£13.7bn price tag for uneaten food

The cost of buying and throwing away food and drink reached 13.7 billion pounds last year, a study concluded
12 April 2012

The cost of buying and throwing away food and drink reached £13.7 billion last year, according to research.

The Local Government Association (LGA) analysis, which combined the price of food which was not eaten with the cost to council taxpayers of sending it to landfill, revealed that households paid an estimated £520 each for uneaten food over the past 12 months.

Clyde Loakes, LGA environment board vice-chairman, said: "That is a heart-breaking figure in a world where hundreds of millions of people go hungry every day.

"With more than five million tonnes of edible food thrown out each year, way too much food is being brought into homes in the first place. Retailers need to take a large slice of responsibility for that."

The LGA is calling on retailers to make a serious effort to reduce the amount of food waste discarded from people's home by changing the way they promote the sale of foods such as fruit, vegetables, dairy and meat.
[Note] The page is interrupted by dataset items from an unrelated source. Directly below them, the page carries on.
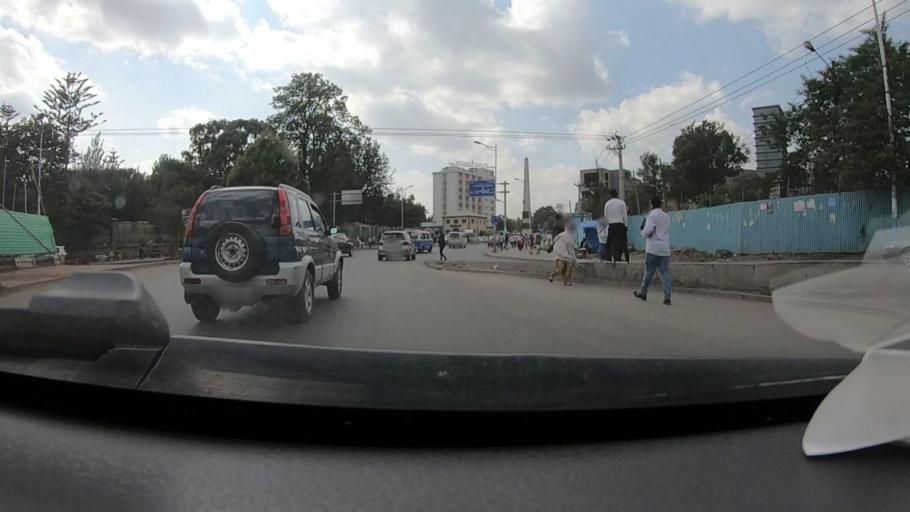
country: ET
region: Adis Abeba
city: Addis Ababa
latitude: 9.0437
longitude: 38.7626
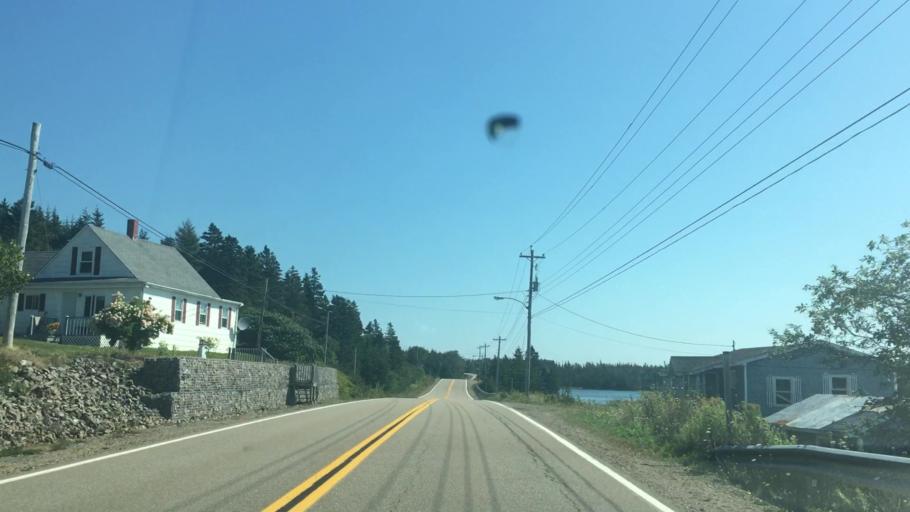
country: CA
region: Nova Scotia
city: Antigonish
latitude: 45.0225
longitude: -62.0158
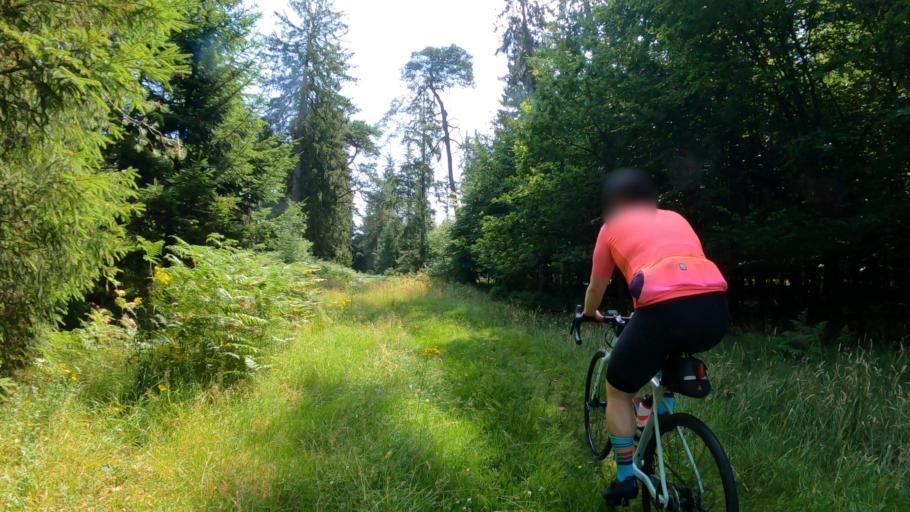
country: DE
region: Schleswig-Holstein
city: Bark
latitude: 53.9334
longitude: 10.1939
Town hall leaders want to see multi-buy deals, which encourage people to take more food than they need, replaced by discounts on individual products.

Retailers are now being called on to set more ambitious waste reduction goals to catch up with the big improvements in waste management shown by local authorities and residents.

Manufacturers and retailers claim that they have prevented 670,000 tonnes of food waste since entering a voluntary commitment to tackle waste in 2005. But the total amount of packaging waste being produced each year since 2005 has remained the same.

In that same time, councils and residents have reduced annual landfill by more than seven million tonnes, and almost doubled the recycling rate from 22% of all household waste to nearly 40%.

Despite those achievements, local authorities will still pay more than £550 million in landfill tax this financial year as they put more than 10 million tonnes of waste in the ground.